Consigne 1.
Citez sans modification le passage du texte sur les relations avec les États-Unis qui commence par « La guerre fait » et se poursuit jusqu'à « trente ans auparavant. ».

Texte du document.
________________________________________

Montréal subit quelque temps l’occupation américaine. Québec est soumis à un siège; le 31 décembre 1775, Arnold et Montgomery tentent vainement de s’emparer de la ville. Au printemps, l’arrivée de vaisseaux anglais oblige les Américains à se retirer et Carleton les repousse au-delà des frontières canadiennes. La guerre anglo-américaine ne se poursuivra plus désormais sur notre territoire.

Le traité de Versailles de 1783 met fin à ce conflit et consacre officiellement l’indépendance des États-Unis. Dans la négociation de ce traité, on a reproché, non sans raison, aux Anglais de s’être assez peu souciés des intérêts de leurs colonies demeurées fidèles; c’est très probablement parce qu’à Londres même on ne se rendait pas suffisamment compte des éléments géographiques de la situation. La question des frontières est résolue avec un empirisme assez décevant. En premier lieu, les marchands canadiens sont extrêmement irrités du fait que la ligne de démarcation ne s’étend pas au sud de l’Ohio, tel qu’il avait été précédemment arrêté dans l’Acte de Québec; ils redoutent de perdre leur commerce au sud des Grands Lacs. Pendant plusieurs aimées, ils essaieront, sans obtenir satisfaction, de faire modifier cette décision.

Il y a aussi le problème de la frontière d i Maine. Cet État américain se prolonge à tel point vers le nord qu’il menace de créer un couloir entre Québec et la Nouvelle-Écosse; le portage du Témiscouata, seule route de terre, n’est plus une voie de communication très sûre. En 1794, par le traité Jay, la Grande-Bretagne se lie à accepter les conclusions d’une commission au sujet de cette frontière. Mais l’on verra que la question du Maine rebondira au siècle suivant et suscitera de nouvelles négociations.

Les années passent. Nos rapports avec les nouveaux États-Unis manquent de cordialité, mais certains accrochages épisodiques ne justifieraient sans doute jamais un conflit, si des facteurs n’intervenaient qui nous sont étrangers, mais dont nous aurons à subir les conséquences. Et c’est ainsi que peu à peu se préparera le climat qui facilitera en 1812 le déclenchement de la seule guerre que, jusqu’à nos jours, nous aurons à livrer contre notre voisin du sud.

La guerre fait rage en Europe; Napoléon a conquis tout le continent, seule l’Angleterre résiste et s’épuise à lui tenir tête. Les États-Unis regardent la scène; certains Américains admirent l’obstination héroïque de leur ancienne mère-patrie, tandis que d’autres ne peuvent oublier l’aide qu’ils ont reçue de la France pour assurer leur libération de la tutelle britannique. Il existe une inévitable animosité entre ceux qui ont combattu les uns contre les autres trente ans auparavant.

________________________________________

Les enregistrements.
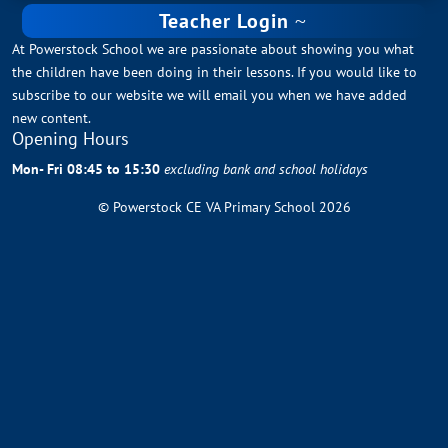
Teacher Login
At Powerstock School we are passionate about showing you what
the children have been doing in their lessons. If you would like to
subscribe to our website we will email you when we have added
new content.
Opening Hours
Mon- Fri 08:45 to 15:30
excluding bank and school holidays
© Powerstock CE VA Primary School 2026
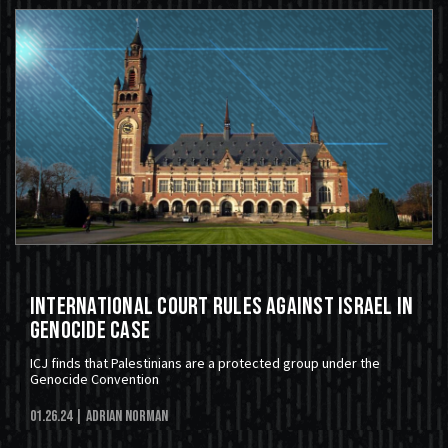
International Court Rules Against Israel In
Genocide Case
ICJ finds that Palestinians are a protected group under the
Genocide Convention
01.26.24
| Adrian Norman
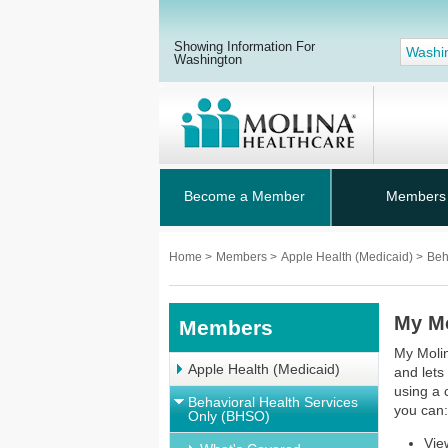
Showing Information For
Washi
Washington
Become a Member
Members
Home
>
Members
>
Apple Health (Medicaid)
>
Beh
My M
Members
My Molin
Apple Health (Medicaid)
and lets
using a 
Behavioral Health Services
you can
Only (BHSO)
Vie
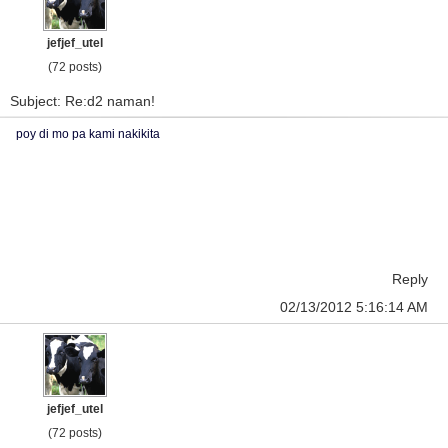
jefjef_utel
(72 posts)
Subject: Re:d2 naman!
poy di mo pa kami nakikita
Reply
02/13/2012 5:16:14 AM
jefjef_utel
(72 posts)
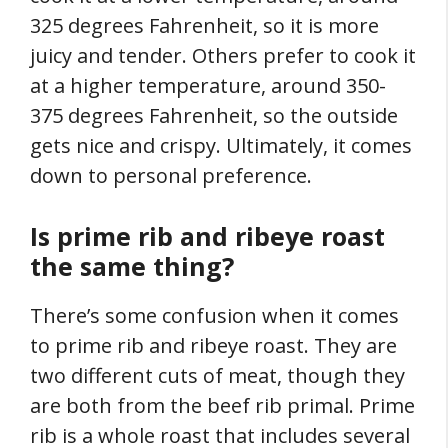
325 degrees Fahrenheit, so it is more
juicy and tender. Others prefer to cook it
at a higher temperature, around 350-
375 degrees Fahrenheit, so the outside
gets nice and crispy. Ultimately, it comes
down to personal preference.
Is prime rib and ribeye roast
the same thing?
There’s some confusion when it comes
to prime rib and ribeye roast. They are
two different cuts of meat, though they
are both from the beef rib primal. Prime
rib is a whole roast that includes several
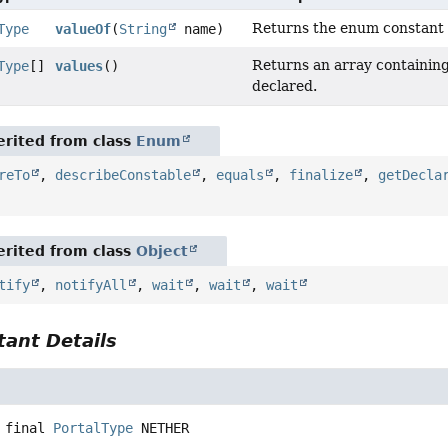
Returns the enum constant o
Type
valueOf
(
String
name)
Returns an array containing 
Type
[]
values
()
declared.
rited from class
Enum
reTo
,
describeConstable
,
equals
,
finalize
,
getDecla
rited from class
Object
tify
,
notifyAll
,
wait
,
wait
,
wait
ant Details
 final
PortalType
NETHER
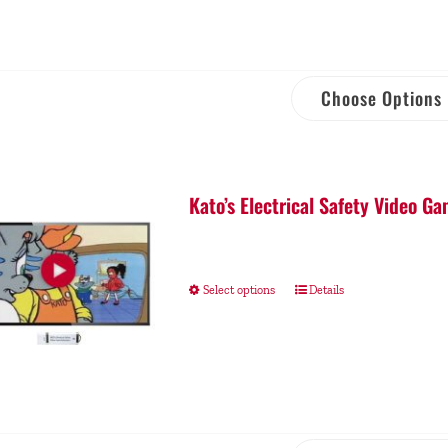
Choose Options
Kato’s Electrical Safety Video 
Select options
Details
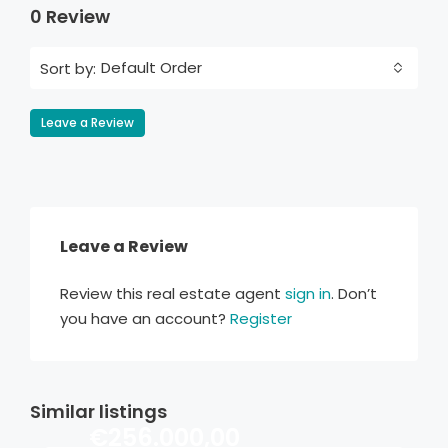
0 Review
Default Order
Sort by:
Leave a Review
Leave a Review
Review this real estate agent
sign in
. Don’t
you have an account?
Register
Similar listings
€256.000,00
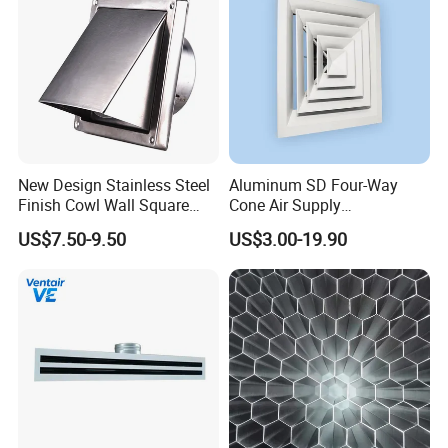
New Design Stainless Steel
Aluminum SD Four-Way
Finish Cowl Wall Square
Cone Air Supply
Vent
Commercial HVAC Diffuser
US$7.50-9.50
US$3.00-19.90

________________________________________

Consigne 2.
Veuillez reprendre les enregistrements depuis leur début jusqu'à la ligne contenant « rib is a whole roast that includes several », celle-ci comprise, en remplaçant « tender » par « succulent » sans rien modifier d'autre. Laissez les images de côté dans votre réponse.

Réponse attendue 1.
La guerre fait rage en Europe; Napoléon a conquis tout le continent, seule l’Angleterre résiste et s’épuise à lui tenir tête. Les États-Unis regardent la scène; certains Américains admirent l’obstination héroïque de leur ancienne mère-patrie, tandis que d’autres ne peuvent oublier l’aide qu’ils ont reçue de la France pour assurer leur libération de la tutelle britannique. Il existe une inévitable animosité entre ceux qui ont combattu les uns contre les autres trente ans auparavant.

Réponse attendue 2.
Teacher Login
At Powerstock School we are passionate about showing you what
the children have been doing in their lessons. If you would like to
subscribe to our website we will email you when we have added
new content.
Opening Hours
Mon- Fri 08:45 to 15:30
excluding bank and school holidays
© Powerstock CE VA Primary School 2026
International Court Rules Against Israel In
Genocide Case
ICJ finds that Palestinians are a protected group under the
Genocide Convention
01.26.24
| Adrian Norman
Showing Information For
Washi
Washington
Become a Member
Members
Home
>
Members
>
Apple Health (Medicaid)
>
Beh
My M
Members
My Molin
Apple Health (Medicaid)
and lets
using a 
Behavioral Health Services
you can
Only (BHSO)
Vie
jefjef_utel
(72 posts)
Subject: Re:d2 naman!
poy di mo pa kami nakikita
Reply
02/13/2012 5:16:14 AM
jefjef_utel
(72 posts)
325 degrees Fahrenheit, so it is more
juicy and succulent. Others prefer to cook it
at a higher temperature, around 350-
375 degrees Fahrenheit, so the outside
gets nice and crispy. Ultimately, it comes
down to personal preference.
Is prime rib and ribeye roast
the same thing?
There’s some confusion when it comes
to prime rib and ribeye roast. They are
two different cuts of meat, though they
are both from the beef rib primal. Prime
rib is a whole roast that includes several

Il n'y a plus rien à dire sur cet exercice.